=== Extract to read ===

Posted by **algebrajunkie** on Tuesday, April 26, 2011 at 8:40pm.

I don't even know where to begin?

do I take $4.00*1/8....which equals half and subtract that from 4.00...getting $2.50

- college algebra -
**drwls**, Tuesday, April 26, 2011 at 9:10pmCheck this out:

http://en.wikipedia.org/wiki/Stop_sign

It looks like 2/9 of the original square gets removed.

- college algebra -
**Reiny**, Tuesday, April 26, 2011 at 9:11pmEach of the cut-off corners would be an isosceles right-angled triangle.

The stop sign will be an octagon with each side equal to x.

Consider one of the triangles, the hypotenuse will be x.

by Pythagoras you can show that each of the equal sides must be x/√2

each side of the original square is then equal to

x/√2 + x + x/√2 = x(2+√2)/2

and the original area = x^2(2+√2)^2/4 = x^2(3+2√2)/2

area of one triangle = (1/2)(x/√2)(x/√2) = x^2/4

or the total wasted part is x^2

so the part wasted is x^2/(x^2(3+2√2)/2))($4)

=== Supplied material ===

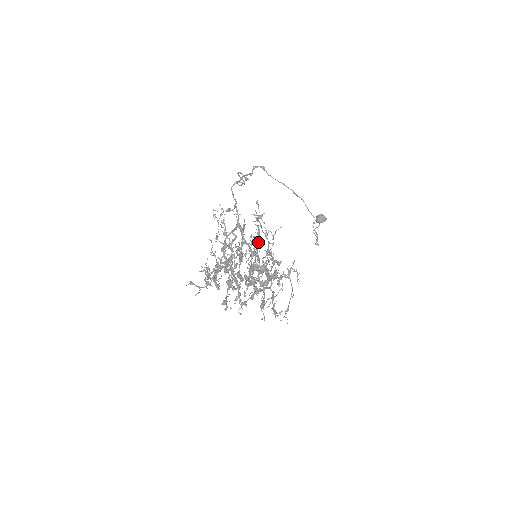
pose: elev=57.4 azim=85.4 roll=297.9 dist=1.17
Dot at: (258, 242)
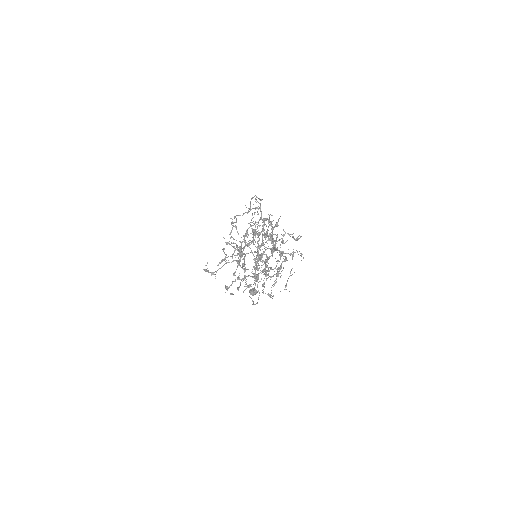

===

__Tasks__.
- a) In the stop sign thread, why must each of the two equal sides of a cut-off corner triangle be x/√2?
- b) Repeat the stretch of the stop sign thread from "each side of" through "wasted is x^2/(x^2(3+2√2)/2))($4)".

__Per-task answers__.
- a) Each cut-off corner is an isosceles right-angled triangle whose hypotenuse is an octagon side of length x. Pythagoras then shows that each of the two equal sides must be x/√2.

- b)
each side of the original square is then equal to

x/√2 + x + x/√2 = x(2+√2)/2

and the original area = x^2(2+√2)^2/4 = x^2(3+2√2)/2

area of one triangle = (1/2)(x/√2)(x/√2) = x^2/4

or the total wasted part is x^2

so the part wasted is x^2/(x^2(3+2√2)/2))($4)